Сев в шезлонг рядом с тем, на котором сидела девушка, он коснулся ее колена. Одри поежилась. Поднимался ветерок, повеяло холодом. Даже в Джорджии ранним летним утром можно продрогнуть до костей.
— Вы не обязаны мне ничего рассказывать, — осторожно сказала она. — Вчера вечером мне не стоило безоговорочно осуждать Фредерика. Все, что вы делаете, меня не касается.
— В самом деле? — Глаза Джона прятались в тени, и трудно было понять, какое выражение таится в них. — Но ведь я не говорил, что обязан откровенничать с вами. Я сказал, что хотел бы.
— Ну что ж, я готова выслушать вас, — кивнула Одри, испытывая, однако, странное нежелание приоткрывать дверцу, за которой лежала возможность сближения с Джоном Олтманом. Может быть, скрипнув петлями, она больше никогда не закроется?
Набрав в грудь воздуха, Джон приступил к повествованию:
— За пару месяцев до моего рождения отца поймали на том, что он присваивал деньги со счетов «Буревестника». Он обманывал тех, кого любил больше всего, поэтому был отвергнут семьей и изгнан. Лишь после его смерти мать рассказала мне о происшедшем. Она зорко следила за мной, опасаясь, что я унаследовал пороки отца.
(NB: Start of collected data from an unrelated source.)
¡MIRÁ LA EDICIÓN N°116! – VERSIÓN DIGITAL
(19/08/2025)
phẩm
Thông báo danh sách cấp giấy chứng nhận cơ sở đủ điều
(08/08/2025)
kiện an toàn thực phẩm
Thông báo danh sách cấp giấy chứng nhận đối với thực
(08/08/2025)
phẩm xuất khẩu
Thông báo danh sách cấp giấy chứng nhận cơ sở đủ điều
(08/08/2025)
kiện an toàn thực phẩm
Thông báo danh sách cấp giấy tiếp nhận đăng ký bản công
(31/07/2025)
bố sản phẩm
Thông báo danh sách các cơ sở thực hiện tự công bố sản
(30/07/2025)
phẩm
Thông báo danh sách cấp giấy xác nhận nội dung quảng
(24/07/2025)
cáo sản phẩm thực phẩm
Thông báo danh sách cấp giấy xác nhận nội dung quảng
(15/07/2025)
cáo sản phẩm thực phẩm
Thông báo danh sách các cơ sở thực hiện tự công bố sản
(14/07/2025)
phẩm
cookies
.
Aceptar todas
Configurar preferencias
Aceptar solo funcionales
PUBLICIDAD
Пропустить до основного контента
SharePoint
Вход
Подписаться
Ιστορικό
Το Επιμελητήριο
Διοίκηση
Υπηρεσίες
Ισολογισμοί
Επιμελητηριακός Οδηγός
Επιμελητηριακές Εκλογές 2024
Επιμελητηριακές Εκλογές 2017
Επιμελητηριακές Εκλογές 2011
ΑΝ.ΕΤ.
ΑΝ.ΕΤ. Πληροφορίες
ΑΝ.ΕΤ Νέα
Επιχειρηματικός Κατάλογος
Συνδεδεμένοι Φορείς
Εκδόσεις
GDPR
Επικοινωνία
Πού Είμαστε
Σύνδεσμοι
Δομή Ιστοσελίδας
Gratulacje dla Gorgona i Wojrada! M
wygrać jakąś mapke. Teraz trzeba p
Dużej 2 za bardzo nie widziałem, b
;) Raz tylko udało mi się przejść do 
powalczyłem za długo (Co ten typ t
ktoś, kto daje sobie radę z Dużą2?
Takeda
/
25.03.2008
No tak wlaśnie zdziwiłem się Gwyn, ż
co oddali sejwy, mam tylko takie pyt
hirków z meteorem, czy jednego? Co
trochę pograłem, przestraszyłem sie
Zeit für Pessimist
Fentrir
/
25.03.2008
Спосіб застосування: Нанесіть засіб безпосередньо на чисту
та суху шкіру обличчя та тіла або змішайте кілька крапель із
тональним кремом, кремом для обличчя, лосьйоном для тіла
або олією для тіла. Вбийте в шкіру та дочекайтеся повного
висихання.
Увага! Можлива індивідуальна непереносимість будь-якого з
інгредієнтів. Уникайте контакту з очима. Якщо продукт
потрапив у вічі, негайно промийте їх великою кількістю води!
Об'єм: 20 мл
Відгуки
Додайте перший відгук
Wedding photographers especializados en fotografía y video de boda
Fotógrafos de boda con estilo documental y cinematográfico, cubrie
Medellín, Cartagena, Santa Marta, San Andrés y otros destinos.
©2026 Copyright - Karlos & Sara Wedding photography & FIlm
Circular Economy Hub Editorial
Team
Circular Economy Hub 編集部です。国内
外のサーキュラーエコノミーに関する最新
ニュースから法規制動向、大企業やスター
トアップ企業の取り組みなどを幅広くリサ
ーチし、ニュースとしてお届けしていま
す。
Когда мы вернулись в Сснт-Вудбайн, дядя Марк какое-то время относился ко мне настороженно. Тогда я понял, что на моей жизни лежит тень отцовских ошибок, и поклялся себе, что никогда не повторю их.
— Как все это ужасно, — с горечью прошептала Одри. Лишь теперь ей стало ясно, что имел в виду Джон, когда ночью на крыше своего коттеджа вскользь упомянул о промахах отца. Родной дядя принял его, но не забывал, что Джон сын паршивой овцы в семье Олтманов, а яблочко, как известно, от яблони недалеко падает.
— Нет, переживать не стоит, — покачал головой Джон. — Как ни странно, это закалило меня. Мне никто не доверял, так что и я мог довериться только себе. Я обрел привычку говорить то, что думаю, и делать то, что считаю правильным. Я был сам для себя и судом присяжных, и прокурором. И мне было наплевать, осуждают или оправдывают меня окружающие. — Вскинув брови, он посмотрел на Одри с тем насмешливым выражением, которое она уже успела хорошо узнать, и продолжил: — А теперь о другом. В силу какой-то идиотской причины, которую я не могу понять, мне важно, что вы обо мне думаете. Вот почему я не мог уснуть всю ночь: перед глазами стояло ваше лицо в тот момент, когда я сказал, что платить придется. Да поможет мне Бог — я хочу избавиться от этого взгляда. И хочу, чтобы вы поняли, в чем дело. Я далеко не идеал, но я честен, принимаю только правду, какой бы она ни была горькой. Я никогда не вру ради выгоды или чтобы оправдать свои поступки. Но такие решения касаются только меня. Это мое частное дело. Я не требую от всех правды, если она может причинить кому-то боль и страдание.
— Как, например, Айрис?
— В том числе и ей. — Он наклонился к Одри, пытаясь увидеть выражение ее глаз, и протянул руку. — Можете ли вы понять меня? И поверить мне?